▸ Work order a
In the forum thread, which Indonesian cities are named as having traffic lights with timers?

▸ Text provided
-=-=-

WTF? why was my post deleted?


----------



## riffz (Oct 5, 2009)

Lol that's a great idea.


----------



## IamWEB (Oct 5, 2009)

I would have loved to see a massive pop.  ~lolplottwist


----------



## Lucas (Oct 5, 2009)

IamWEB said:


> I would have loved to see a massive pop.  ~lolplottwist



That would be an epic fail, a massive pwnage.  And probably a bye to some piece/s.


----------



## Tim Major (Oct 5, 2009)

That is awesome. Pity traffic lights in Australia are different, and don't have time.


----------



## Chuck (Oct 5, 2009)

ardi4nto said:


> Dd was so funny too, and he is a well known guitarist in Indonesia



His video below is one my favorite.


----------



## ardi4nto (Oct 5, 2009)

ZB_FTW!!! said:


> That is awesome. Pity traffic lights in Australia are different, and don't have time.


Not all traffic light in Indonesia have timer, only in big cities like Jakarta, Bandung, and Yogyakarta..
But they have always have 40-60 seconds on red and 20-40 seconds on green..
(Yellow doesn't count, it's always under 5 seconds  )



Chuck said:


> ardi4nto said:
> 
> 
> > Dd was so funny too, and he is a well known guitarist in Indonesia
> ...



Ah, you missed these moments in Lembang..
He used the guitar to play "Adzan Subuh" melody, so fun..


----------



## driftboy_wen (Oct 5, 2009)

and the "timer" goes off.. and.. BAMMM ^-^ LOLOLOLOL


----------



## ardi4nto (Oct 5, 2009)

driftboy_wen said:


> and the "timer" goes off.. and.. BAMMM ^-^ LOLOLOLOL



Imagine you do something like that, and not in the traffic light, but in railway track


----------



## Chuck (Oct 5, 2009)

-=-=-

▸ Work order b
Which lines in the rows below contain the word "Téhéran"? Gather each of them.

-=-=-

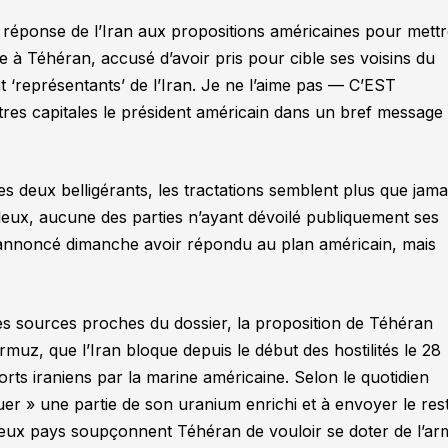
réponse de l’Iran aux propositions américaines pour mett
e à Téhéran, accusé d’avoir pris pour cible ses voisins du
nt ‘représentants’ de l’Iran. Je ne l’aime pas — C’EST
ettres capitales le président américain dans un bref message
es deux belligérants, les tractations semblent plus que jama
leux, aucune des parties n’ayant dévoilé publiquement ses
 a annoncé dimanche avoir répondu au plan américain, mais
des sources proches du dossier, la proposition de Téhéran
rmuz, que l’Iran bloque depuis le début des hostilités le 28
orts iraniens par la marine américaine. Selon le quotidien
luer »
une partie de son uranium enrichi et à envoyer le res
eux pays soupçonnent Téhéran de vouloir se doter de l’ar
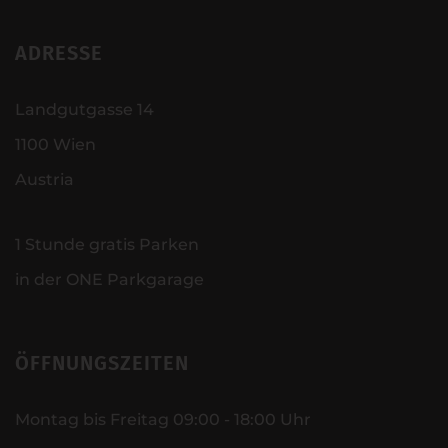
ADRESSE
Landgutgasse 14
1100 Wien
Austria
1 Stunde gratis Parken
in der ONE Parkgarage
ÖFFNUNGSZEITEN
Montag bis Freitag 09:00 - 18:00 Uhr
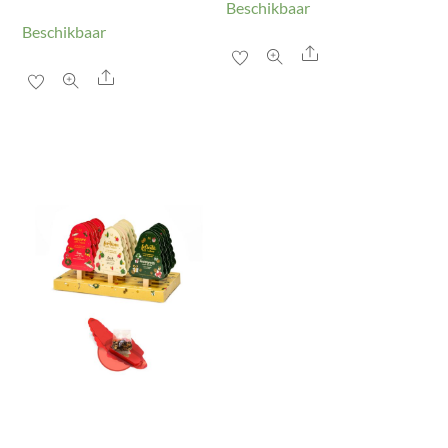
Beschikbaar
Beschikbaar
Share
Share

-=-=-

▸ Result a
Jakarta, Bandung, and Yogyakarta.

▸ Result b
e à Téhéran, accusé d’avoir pris pour cible ses voisins du
des sources proches du dossier, la proposition de Téhéran
eux pays soupçonnent Téhéran de vouloir se doter de l’ar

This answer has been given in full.